● Problem requirements
Skip the images. Copy the records exactly as written.

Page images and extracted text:
>>

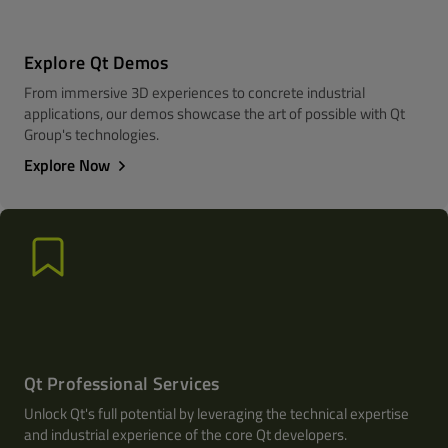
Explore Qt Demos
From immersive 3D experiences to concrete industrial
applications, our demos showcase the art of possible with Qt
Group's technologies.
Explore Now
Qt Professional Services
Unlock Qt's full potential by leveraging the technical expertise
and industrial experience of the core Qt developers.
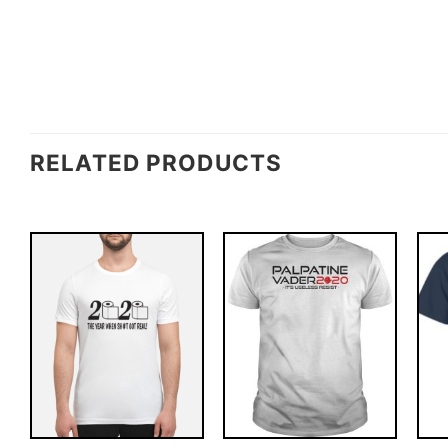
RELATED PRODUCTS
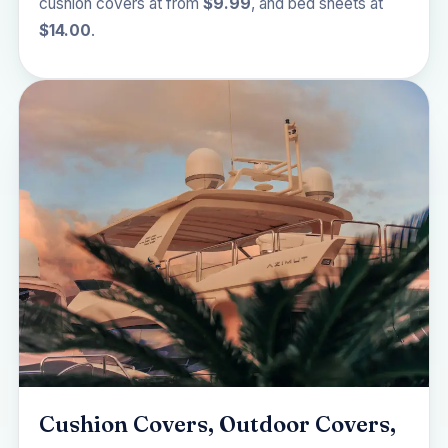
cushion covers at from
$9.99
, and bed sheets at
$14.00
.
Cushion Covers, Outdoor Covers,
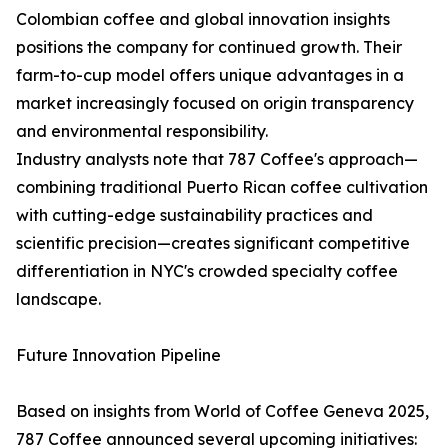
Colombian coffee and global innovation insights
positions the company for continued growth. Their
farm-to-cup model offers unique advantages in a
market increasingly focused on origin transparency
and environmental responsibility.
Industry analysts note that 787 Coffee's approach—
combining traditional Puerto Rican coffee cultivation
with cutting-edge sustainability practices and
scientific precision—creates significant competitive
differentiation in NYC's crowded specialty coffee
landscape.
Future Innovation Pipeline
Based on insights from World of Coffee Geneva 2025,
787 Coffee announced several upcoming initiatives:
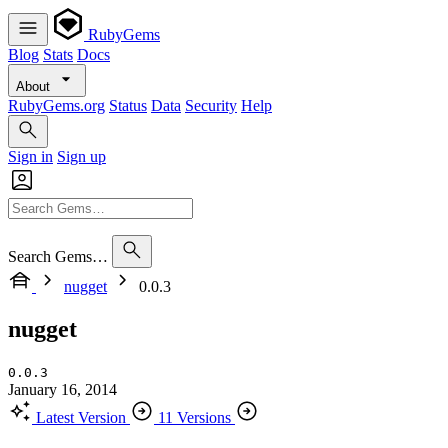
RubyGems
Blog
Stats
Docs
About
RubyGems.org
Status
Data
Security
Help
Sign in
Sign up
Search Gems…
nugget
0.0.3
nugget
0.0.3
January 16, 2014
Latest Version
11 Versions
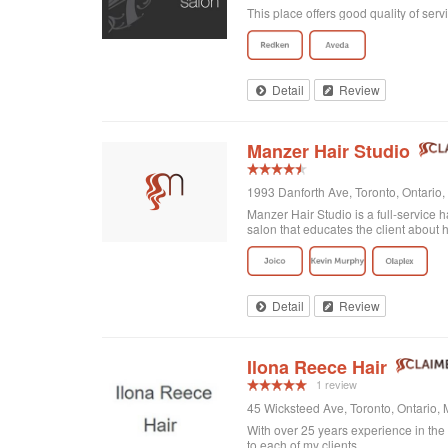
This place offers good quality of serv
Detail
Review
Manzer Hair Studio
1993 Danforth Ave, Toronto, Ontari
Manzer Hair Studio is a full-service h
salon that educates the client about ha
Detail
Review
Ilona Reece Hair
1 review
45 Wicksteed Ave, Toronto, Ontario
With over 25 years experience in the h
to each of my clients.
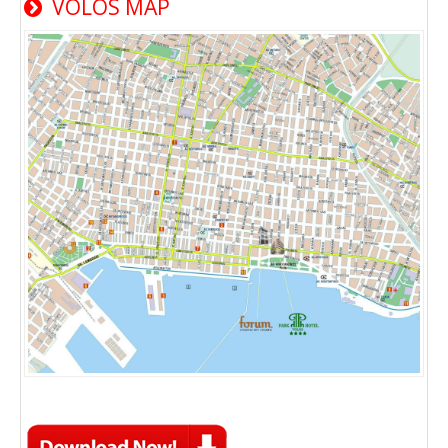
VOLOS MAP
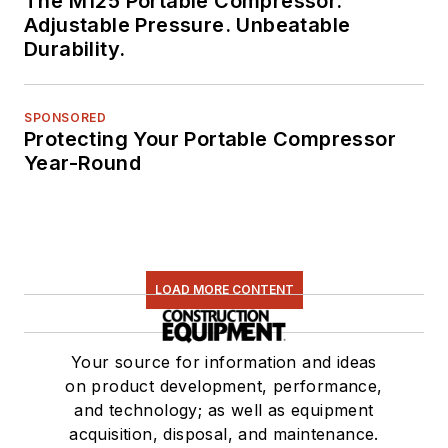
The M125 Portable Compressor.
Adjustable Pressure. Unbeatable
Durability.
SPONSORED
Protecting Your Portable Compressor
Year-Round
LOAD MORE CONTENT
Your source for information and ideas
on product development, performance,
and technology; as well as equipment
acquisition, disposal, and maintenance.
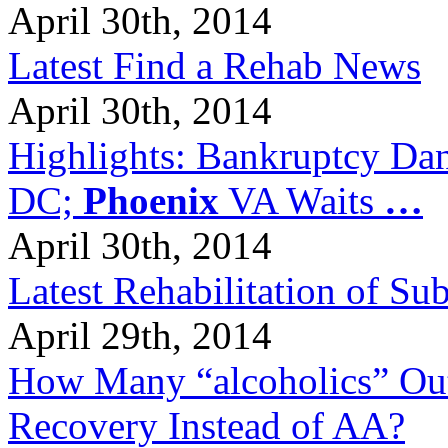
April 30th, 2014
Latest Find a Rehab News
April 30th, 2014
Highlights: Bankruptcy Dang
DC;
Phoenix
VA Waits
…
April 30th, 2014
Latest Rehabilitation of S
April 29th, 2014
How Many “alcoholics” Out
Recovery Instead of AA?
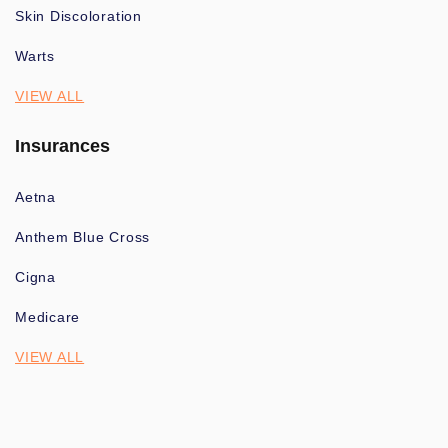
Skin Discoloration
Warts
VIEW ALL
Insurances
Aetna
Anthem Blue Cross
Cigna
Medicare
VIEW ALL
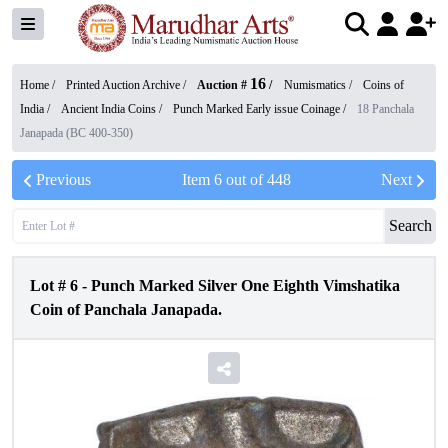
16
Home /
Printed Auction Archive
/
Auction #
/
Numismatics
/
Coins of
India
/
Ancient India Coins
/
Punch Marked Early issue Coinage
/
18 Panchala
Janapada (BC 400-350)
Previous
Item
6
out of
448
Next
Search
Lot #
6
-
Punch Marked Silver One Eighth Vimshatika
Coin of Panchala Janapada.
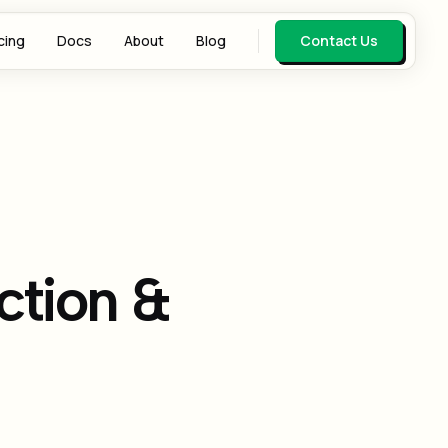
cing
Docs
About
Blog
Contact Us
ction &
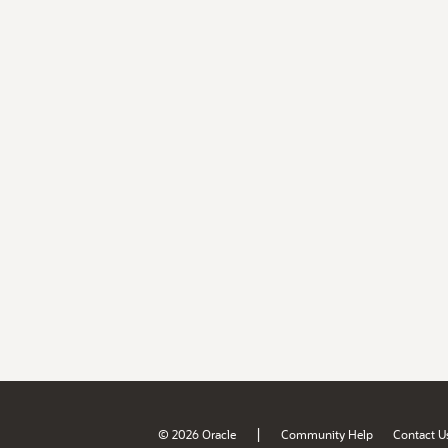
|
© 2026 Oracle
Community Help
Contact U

<<

● Solution below
Explore Qt Demos
From immersive 3D experiences to concrete industrial
applications, our demos showcase the art of possible with Qt
Group's technologies.
Explore Now
Qt Professional Services
Unlock Qt's full potential by leveraging the technical expertise
and industrial experience of the core Qt developers.
RELATED PRODUCTS
cushion covers at from
$9.99
, and bed sheets at
$14.00
.
Cushion Covers, Outdoor Covers,
Colombian coffee and global innovation insights
positions the company for continued growth. Their
farm-to-cup model offers unique advantages in a
market increasingly focused on origin transparency
and environmental responsibility.
Industry analysts note that 787 Coffee's approach—
combining traditional Puerto Rican coffee cultivation
with cutting-edge sustainability practices and
scientific precision—creates significant competitive
differentiation in NYC's crowded specialty coffee
landscape.
Future Innovation Pipeline
Based on insights from World of Coffee Geneva 2025,
787 Coffee announced several upcoming initiatives:
RubyGems
Blog
Stats
Docs
About
RubyGems.org
Status
Data
Security
Help
Sign in
Sign up
Search Gems…
nugget
0.0.3
nugget
0.0.3
January 16, 2014
Latest Version
11 Versions
This place offers good quality of serv
Detail
Review
Manzer Hair Studio
1993 Danforth Ave, Toronto, Ontari
Manzer Hair Studio is a full-service h
salon that educates the client about ha
Detail
Review
Ilona Reece Hair
1 review
45 Wicksteed Ave, Toronto, Ontario
With over 25 years experience in the h
to each of my clients.
VOLOS MAP
The M125 Portable Compressor.
Adjustable Pressure. Unbeatable
Durability.
SPONSORED
Protecting Your Portable Compressor
Year-Round
LOAD MORE CONTENT
Your source for information and ideas
on product development, performance,
and technology; as well as equipment
acquisition, disposal, and maintenance.
April 30th, 2014
Latest Find a Rehab News
April 30th, 2014
Highlights: Bankruptcy Dang
DC;
Phoenix
VA Waits
…
April 30th, 2014
Latest Rehabilitation of S
April 29th, 2014
How Many “alcoholics” Out
Recovery Instead of AA?
Skin Discoloration
Warts
VIEW ALL
Insurances
Aetna
Anthem Blue Cross
Cigna
Medicare
VIEW ALL
16
Home /
Printed Auction Archive
/
Auction #
/
Numismatics
/
Coins of
India
/
Ancient India Coins
/
Punch Marked Early issue Coinage
/
18 Panchala
Janapada (BC 400-350)
Previous
Item
6
out of
448
Next
Search
Lot #
6
-
Punch Marked Silver One Eighth Vimshatika
Coin of Panchala Janapada.
cing
Docs
About
Blog
Contact Us
ction &
|
© 2026 Oracle
Community Help
Contact U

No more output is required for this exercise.